Guests invited to address committee meetings have included Tyson Foods Chair John Tyson and Walmart Vice President Dan Bartlett. Another guest was U.S. Rep. Steve Womack, an Arkansas Republican whose top campaign contributor is Walmart and who has also received $11,000 in contributions from Steuart Walton, according to followthemoney.org.

The commerce committee had three primary concerns, according to the minutes: implementing liability protection for businesses whose employees or customers contract COVID-19; reopening child care facilities so parents could return to their jobs; and targeting what many members viewed as too-generous federal unemployment assistance. The Federal Pandemic Unemployment Compensation program, a temporary increase in unemployment benefits that provides an extra $600 per week to people collecting unemployment, was providing higher income than the state's $10 hourly minimum wage in some cases, and task force members said that made it difficult for businesses to convince workers to come back to the jobs they'd been laid off from.

Randy Zook, president of the Arkansas Chamber of Commerce, repeatedly called for employer liability protections, and spearheaded a letter signed by several trade and industry organizations asking the governor to implement them. During the committee's April 28 meeting, Zook said that "many of the businesses represented by the task force may easily get in the crossfire” of liability lawsuits." At the May 7 meeting, he suggested the committee look into putting together a public service announcement that "lays out the bare and reassuring facts about returning to work." And when the group met on May 13, Womack spoke at length about liability protections at the federal level; he called them a "red line" that congressional Republicans would demand from any further federal legislation responding to COVID-19. The task force's interim report included a page dedicated to advocating for liability protections, which they said should be "targeted" and not apply in the case of negligence, intentional conduct, or bad faith. 

Hutchinson signed an executive order exempting businesses from liability related to the spread of COVID-19 on June 15, one of several immunity protection measures pushed by politicians of both parties across the South.

The rush to reopen Arkansas has slowed in recent weeks.
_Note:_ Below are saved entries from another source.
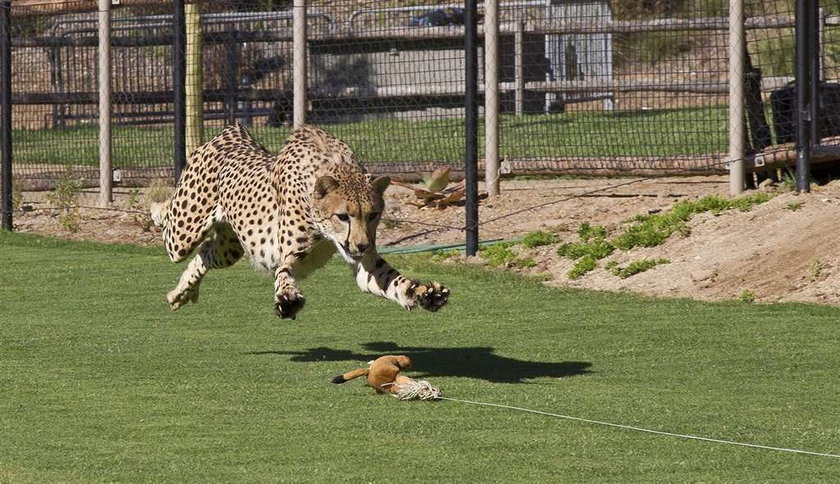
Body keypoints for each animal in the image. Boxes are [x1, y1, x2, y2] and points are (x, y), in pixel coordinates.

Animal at [153, 123, 450, 320]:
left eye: (373, 215)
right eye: (343, 216)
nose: (362, 245)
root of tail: (233, 131)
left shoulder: (363, 264)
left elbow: (393, 280)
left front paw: (425, 293)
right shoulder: (292, 253)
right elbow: (284, 273)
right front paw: (288, 299)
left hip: (231, 248)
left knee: (205, 253)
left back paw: (181, 293)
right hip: (182, 235)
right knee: (171, 224)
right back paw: (157, 208)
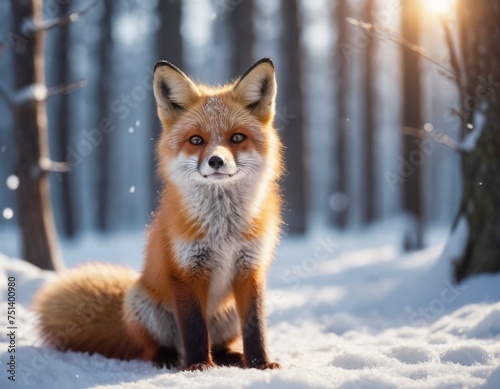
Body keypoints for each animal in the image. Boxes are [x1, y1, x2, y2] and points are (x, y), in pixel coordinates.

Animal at [34, 58, 286, 370]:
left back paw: (230, 357)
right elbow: (194, 328)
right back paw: (171, 359)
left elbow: (255, 326)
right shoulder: (186, 271)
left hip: (225, 315)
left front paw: (260, 364)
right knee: (156, 348)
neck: (223, 229)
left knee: (218, 344)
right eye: (196, 140)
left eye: (237, 137)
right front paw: (198, 366)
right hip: (143, 306)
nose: (216, 161)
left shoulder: (250, 269)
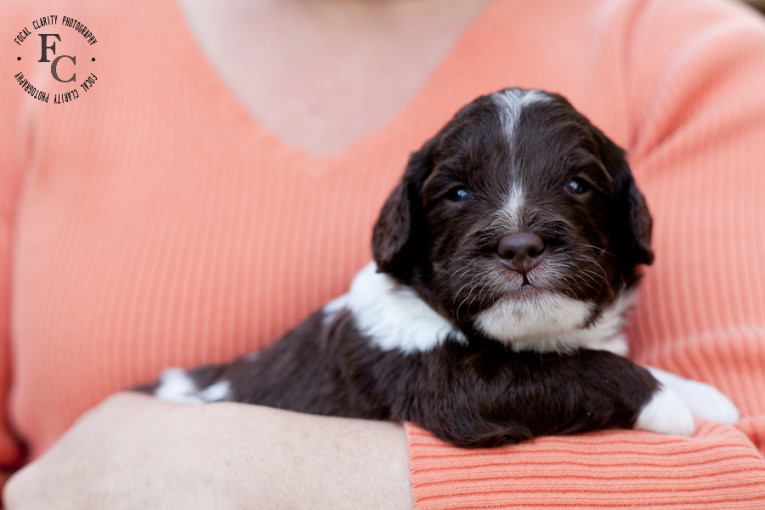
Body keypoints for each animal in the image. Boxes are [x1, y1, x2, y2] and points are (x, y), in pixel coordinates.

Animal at [136, 89, 736, 448]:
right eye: (457, 193)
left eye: (578, 184)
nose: (520, 246)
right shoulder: (443, 382)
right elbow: (570, 370)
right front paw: (670, 404)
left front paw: (701, 395)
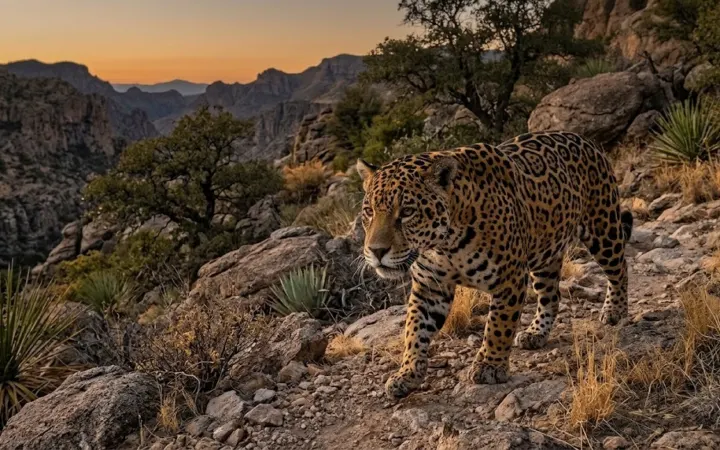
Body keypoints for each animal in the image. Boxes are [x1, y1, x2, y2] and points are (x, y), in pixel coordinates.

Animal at [356, 131, 633, 399]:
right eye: (369, 211)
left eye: (407, 212)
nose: (376, 251)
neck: (445, 244)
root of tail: (586, 139)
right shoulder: (430, 288)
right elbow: (414, 331)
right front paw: (407, 373)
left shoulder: (509, 280)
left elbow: (498, 326)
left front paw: (489, 366)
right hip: (545, 254)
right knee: (551, 295)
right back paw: (536, 333)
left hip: (603, 229)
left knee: (619, 269)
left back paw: (615, 310)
At a May 15 meeting of the task force, Montine McNulty of the Arkansas Hospitality Association sounded the alarm about the safety of reopening restaurants, noting that "many Arkansas citizens are disregarding masks and social distancing guidelines." In early June the state's COVID-19 cases and hospitalizations began climbing dramatically, and on June 25 Hutchinson paused the state's reopening. 

There are hints Hutchinson may be reconsidering his commerce-first approach to managing the pandemic. When asked at a press conference this week whether he would consider shutting down businesses, he said "every option is always on the table." And on July 20, the state's "Ready for Business" backdrop at the governor's daily COVID-19 press briefings had been replaced. The new one reads, "Together for Arkansas."

A previous version of this story misstated Steuart Walton's net worth.